→ **Exercise goal**
Answer these questions from the text on biodiversity loss:
1. About how many types of plants, animals, protists and fungi inhabit the Earth?
2. Which mechanism are the results most consistent with?
3. Which four trophic groups show consistent patterns?

Diane S. Srivastava

Biodiversity loss and its impact on humanity

The most unique feature of Earth is the existence of life, and the most extraordinary feature of life is its diversity. Approximately 9 million types of plants, animals, protists and fungi inhabit the Earth. So, too, do 7 billion people. Two decades ago, at the first Earth Summit, the vast majority of the world’s nations declared that human actions were dismantling the Earth’s ecosystems, eliminating genes, species and biological traits at an alarming rate. This observation led to the question of how such loss of biological diversity will alter the functioning of ecosystems and their ability to provide society with the goods and services needed to prosper.

Effects of biodiversity on the functioning of trophic groups and ecosystems

Over the past decade, accelerating rates of species extinction have prompted an increasing number of studies to reduce species diversity experimentally and examine how this alters the efficiency by which communities capture resources and convert those into biomass. So far, the generality of patterns and processes observed in individual studies have been the subjects of considerable debate. Here we present a formal meta-analysis of studies that have experimentally manipulated species diversity to examine how it affects the functioning of numerous trophic groups in multiple types of ecosystem. We show that the average effect of decreasing species richness is to decrease the abundance or biomass of the focal trophic group, leading to less complete depletion of resources used by that group. At the same time, analyses reveal that the standing stock of, and resource depletion by, the most species-rich polyculture tends to be no different from that of the single most productive species used in an experiment. Of the known mechanisms that might explain these trends, results are most consistent with what is called the ‘sampling effect’, which occurs when diverse communities are more likely to contain and become dominated by the most productive species. Whether this mechanism is widespread in natural communities is currently controversial. Patterns we report are remarkably consistent for four different trophic groups (producers, herbivores, detritivores and predators) and two major ecosystem types (aquatic and terrestrial). Collectively, our analyses suggest that the average species loss does indeed affect the functioning of a wide variety of organisms and ecosystems, but the magnitude of these effects is ultimately determined by the identity of species that are going extinct.

→ **Information**
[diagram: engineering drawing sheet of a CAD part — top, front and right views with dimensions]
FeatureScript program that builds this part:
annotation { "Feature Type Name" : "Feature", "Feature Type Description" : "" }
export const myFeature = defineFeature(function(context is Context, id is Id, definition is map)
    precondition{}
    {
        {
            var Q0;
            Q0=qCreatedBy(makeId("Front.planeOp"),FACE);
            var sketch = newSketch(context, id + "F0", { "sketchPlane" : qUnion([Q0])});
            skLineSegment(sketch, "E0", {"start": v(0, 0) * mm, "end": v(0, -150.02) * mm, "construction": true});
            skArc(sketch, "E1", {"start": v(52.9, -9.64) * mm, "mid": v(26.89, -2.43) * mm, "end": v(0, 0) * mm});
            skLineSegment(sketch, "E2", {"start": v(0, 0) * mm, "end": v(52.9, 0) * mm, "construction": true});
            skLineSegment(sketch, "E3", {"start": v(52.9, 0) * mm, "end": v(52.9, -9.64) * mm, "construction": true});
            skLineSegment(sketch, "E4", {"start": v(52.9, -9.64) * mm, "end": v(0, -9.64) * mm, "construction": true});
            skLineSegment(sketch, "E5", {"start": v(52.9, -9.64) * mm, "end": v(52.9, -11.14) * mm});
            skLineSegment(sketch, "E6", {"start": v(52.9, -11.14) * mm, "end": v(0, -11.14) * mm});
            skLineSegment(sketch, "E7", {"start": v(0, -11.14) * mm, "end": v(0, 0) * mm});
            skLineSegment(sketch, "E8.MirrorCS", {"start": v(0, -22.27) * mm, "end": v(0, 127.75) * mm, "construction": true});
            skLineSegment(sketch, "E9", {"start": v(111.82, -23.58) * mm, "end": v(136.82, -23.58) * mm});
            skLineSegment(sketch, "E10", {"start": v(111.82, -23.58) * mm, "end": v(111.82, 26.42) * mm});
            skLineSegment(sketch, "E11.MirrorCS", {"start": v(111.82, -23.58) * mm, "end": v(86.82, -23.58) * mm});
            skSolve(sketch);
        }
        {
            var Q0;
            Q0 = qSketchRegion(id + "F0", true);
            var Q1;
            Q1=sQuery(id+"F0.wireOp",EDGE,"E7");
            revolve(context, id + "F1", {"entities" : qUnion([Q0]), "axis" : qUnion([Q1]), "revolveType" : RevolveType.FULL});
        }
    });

→ **Exercise result**
1. Approximately 9 million.
2. The "sampling effect."
3. Producers, herbivores, detritivores and predators.